AjayStark · July 16, 2019, 9:18am

Understood, thanks.
But since i’m not sure if i am over-fitting, i was running fit_one_cycle again and again having track of the accuracy.
Is there any other way to do this?

Antoine.C · July 16, 2019, 9:23am

I am looking at the documentation (on GitHub repository).

Didn’t find it, but the method Learner.fit_one_cycle() presumably is essentially the same as calling the function fit_one_cycle().

The signature of the function fit_one_cycle()reads

def fit_one_cycle(learn:Learner, cyc_len:int, max_lr:Union[Floats,slice]=defaults.lr,
                  moms:Tuple[float,float]=(0.95,0.85), div_factor:float=25., pct_start:float=0.3, final_div:float=None,
                  wd:float=None, callbacks:Optional[CallbackList]=None, tot_epochs:int=None, start_epoch:i

This function fit_one_cycle() ends with a call to the method Learner.fit():

learn.fit(cyc_len, max_lr, wd=wd, callbacks=callbacks)

noting that the argument cyc_len is passed as the parameter epochs, according to the signature of Learner.fit()

def fit(self, epochs:int, lr:Union[Floats,slice]=defaults.lr,
            wd:Floats=None, callbacks:Collection[Callback]=None)->None:

In other words, the cycle length appears to be the same as the number of epochs.

The method Learner.fit() ends with a call to the function fit():

fit(epochs, self, metrics=self.metrics, callbacks=self.callbacks+callbacks)

whose signature is:

def fit(epochs:int, learn:BasicLearner, callbacks:Optional[CallbackList]=None, metrics:OptMetrics=None)->None:

At this point, I would conclude that:

Whether learner.fit_one_cycle(3) is different from calling learner.fit_one_cycle(1) 3 times boils down to whether learner.fit(3) is different from calling learner.fit(1) 3 times.

Now, in the declaration of the function fit() there is a loop over epochs.
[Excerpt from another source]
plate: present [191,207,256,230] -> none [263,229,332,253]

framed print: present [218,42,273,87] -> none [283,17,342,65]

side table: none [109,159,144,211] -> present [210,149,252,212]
I am not versed enough in callback functions to know what exactly they do, but on first inspection I didn’t see that this loop inside fit() would do anything different from a loop “outside” fit().
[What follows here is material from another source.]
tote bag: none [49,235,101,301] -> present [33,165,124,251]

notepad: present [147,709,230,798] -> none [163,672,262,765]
Antoine.C · July 16, 2019, 9:28am

OK, so I missed Nathan’s answer. Looking at the source code, I guess everything lies in what callback functions do…

NathanHub · July 16, 2019, 9:34am

Maybe this can help you. If you want to plot your accuracy (or whatever metric you want to track), use this. Hope that helps

AjayStark · July 16, 2019, 9:37am

Thanks, I’ll try it

alx · July 22, 2019, 10:18pm

Hi Nathan,

Thanks for your help. My question was more oriented towards how to interpret the graph what should be my max_lr, wd, and wds.